If the GOP takes the Senate on Tuesday and wants to learn how to speak foreign policy again, it has to unlearn that line.
Republicans know what’s wrong with Barack Obama ’s foreign policy. He has given the U.S. the reputation of a faithless friend and feckless foe. He sent thousands of troops into Afghanistan with no intention of defeating the Taliban, raising the cost by cheapening the goal. He squandered a hard-won win in Iraq with a fumbled exit.
He announces initiatives—the pivot to Asia, the arming of moderate Syrian rebels—then fails to follow up. He is gutting the military. He repeatedly shows that he is disengaged, ill-advised and stunningly ill-informed. Tell us, Mr. President: Is al Qaeda, core or otherwise, still on a “path to defeat”?
And so on. You know the record. It’s easy to lambaste and lampoon.
A Republican Congress will have to take serious, if not main, responsibility for the conduct of foreign affairs. So a few pointers toward that end:
A policeman is not a priest. George W. Bush’s foreign policy went wrong when, seeking a substitute rationale for the war in Iraq following the failure to find weapons of mass destruction, he turned his freedom agenda into the core pillar of Mideast policy. In doing so, he transformed the role of the U.S. from a great power with the will and the wherewithal to maintain order, deter aggression and punish rogues, into a missionary cause intent on redeeming broken societies through the salvific medium of elections. Instead of being the world’s cop, we attempted to be the world’s priest. Bad move.
The point of the war in Iraq was getting rid of Saddam Hussein, the modern Middle East’s ultimate weapon of mass destruction. We’re still better off because he’s gone. But bringing gender balance to the Iraqi Parliament, or negotiating equitable oil distribution schemes, was another matter. The world needs America as Mr. Big, not Mr. Busybody.
Isolationism is not an option. Call it what you want: Realism, non-interventionism, nation-building-at-home-ism. There is an ancient strain in the American political tradition that holds that an active foreign policy is a net drain on domestic priorities, that our allies are merely freeloaders, that we are bankrupting ourselves on military spending, that every U.S. intervention is destined to be a Vietnam-sized disaster, and that the rest of the world should sort itself out.
This was the foreign-policy recipe that led to the disasters of the 1930s, the late 1970s, and the entirety of the Obama administration. Like it or not, there is no substitute for American power. Britain in 1945 had the good fortune of being able to hand its responsibilities to a benign and capable partner. Today, the alternative to Pax Americana is a constellation comprising the U.N.’s Ban Ki-moon, Russia’s Vladimir Putin and Islamic State’s Omar al-Baghdadi.

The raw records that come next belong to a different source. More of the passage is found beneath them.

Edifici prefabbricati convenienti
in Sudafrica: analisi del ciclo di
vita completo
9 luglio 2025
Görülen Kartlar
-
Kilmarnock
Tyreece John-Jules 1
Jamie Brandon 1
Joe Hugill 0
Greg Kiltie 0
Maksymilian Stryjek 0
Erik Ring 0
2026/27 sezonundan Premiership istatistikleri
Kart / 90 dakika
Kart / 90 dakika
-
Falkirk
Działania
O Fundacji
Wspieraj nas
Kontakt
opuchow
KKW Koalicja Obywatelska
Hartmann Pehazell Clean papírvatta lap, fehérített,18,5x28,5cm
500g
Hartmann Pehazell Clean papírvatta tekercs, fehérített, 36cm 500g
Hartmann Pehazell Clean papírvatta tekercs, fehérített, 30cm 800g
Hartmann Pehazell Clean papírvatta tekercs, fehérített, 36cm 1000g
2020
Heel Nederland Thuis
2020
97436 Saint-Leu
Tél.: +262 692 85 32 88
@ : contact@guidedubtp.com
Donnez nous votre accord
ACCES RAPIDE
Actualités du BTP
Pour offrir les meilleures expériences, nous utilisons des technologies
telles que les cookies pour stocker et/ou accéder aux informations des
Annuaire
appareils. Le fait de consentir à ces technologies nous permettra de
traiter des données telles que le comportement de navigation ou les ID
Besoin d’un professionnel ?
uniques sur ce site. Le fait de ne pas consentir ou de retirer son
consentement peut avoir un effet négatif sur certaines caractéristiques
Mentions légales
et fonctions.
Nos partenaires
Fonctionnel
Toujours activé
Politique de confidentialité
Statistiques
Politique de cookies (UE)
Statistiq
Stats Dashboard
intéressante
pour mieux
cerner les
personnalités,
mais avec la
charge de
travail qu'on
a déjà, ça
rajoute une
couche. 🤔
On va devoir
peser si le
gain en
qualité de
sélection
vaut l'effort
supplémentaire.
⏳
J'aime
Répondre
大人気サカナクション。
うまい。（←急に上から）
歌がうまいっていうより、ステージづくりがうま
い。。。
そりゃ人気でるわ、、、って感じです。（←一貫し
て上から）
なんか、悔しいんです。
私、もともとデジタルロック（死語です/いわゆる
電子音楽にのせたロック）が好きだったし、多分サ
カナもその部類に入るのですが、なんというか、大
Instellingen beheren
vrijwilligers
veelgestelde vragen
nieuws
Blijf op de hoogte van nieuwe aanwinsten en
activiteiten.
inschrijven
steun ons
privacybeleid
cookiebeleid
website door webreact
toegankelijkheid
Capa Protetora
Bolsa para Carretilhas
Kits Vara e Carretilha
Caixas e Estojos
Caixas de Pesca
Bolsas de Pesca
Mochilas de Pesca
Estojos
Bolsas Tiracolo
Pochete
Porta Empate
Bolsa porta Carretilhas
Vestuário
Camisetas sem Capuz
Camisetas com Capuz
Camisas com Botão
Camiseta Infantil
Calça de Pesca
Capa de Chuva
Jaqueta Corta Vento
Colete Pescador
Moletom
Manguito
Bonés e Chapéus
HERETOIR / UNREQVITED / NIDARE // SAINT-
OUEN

Reagan was not God. He committed major blunders, from condemning Israel’s bombing of Iraq’s Osirak reactor to putting Marines too hastily in—and then taking them too hastily out—of Lebanon, to the covert arms deal with Iran.
Nonetheless, he was a very good president. Like Mr. Obama, Reagan dreamt of a world without nuclear weapons. Unlike the current president, he knew how to distinguish between fantasy and reality, and so he built the MX missile. He was not opposed to negotiation, at least when he found a trustworthy interlocutor, as he did in Mikhail Gorbachev. But he was also prepared to let talks fail rather than compromise on principle, as he did at Reykjavik in 1986. His broad faith in human nature was tempered by his understanding of the political wickedness of America’s enemies.
Defense spending is an investment. In national security. In international stability. In the reassurance of allies and the deterrence of foes. In the human capital of active servicemen and capable veterans. In the one industrial base that can’t be off-shored. So Republicans should take care to treat defense as a core function of government, not just another wasteful bureaucracy.
The president, not Congress, is still the commander in chief. And Republicans should respect the president’s constitutional prerogatives when it comes to war-making. The GOP’s lowest foreign-policy moment in years came in August 2013 after the chemical attack in Damascus, when Republicans in Congress loudly demanded a vote on the use of military force, sounding very much like the post-Vietnam Democrats with the War Powers Resolution. The result was de facto Republican participation in Barack Obama’s signature moment of foreign-policy infamy. We’ve been living with the consequences of the meaningless American red line ever since.
Someday, maybe, a Republican will be in the White House again. If that’s to happen, Americans will need some reassurance that the GOP knows how to steer a straight course between the temptations of Barack Obama’s strategic timidity and George W. Bush’s idealistic excess.